▸ **Job item**
The finished copy should match every record exactly and contain no pictures.

[Opening Records shown section]

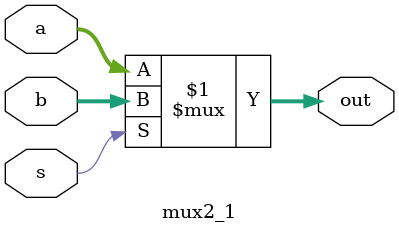
<source format=v>
`timescale 1ns / 1ps

module mux2_1( input [31:0] a , input [31:0] b ,  input s ,  output [31:0] out
    );
	 
	 assign out = (s) ? b : a ; 


endmodule

</source>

[Closing Records shown section]

▸ **Solution to this exercise**
<source format=v>
`timescale 1ns / 1ps

module mux2_1( input [31:0] a , input [31:0] b ,  input s ,  output [31:0] out
    );
	 
	 assign out = (s) ? b : a ; 


endmodule

</source>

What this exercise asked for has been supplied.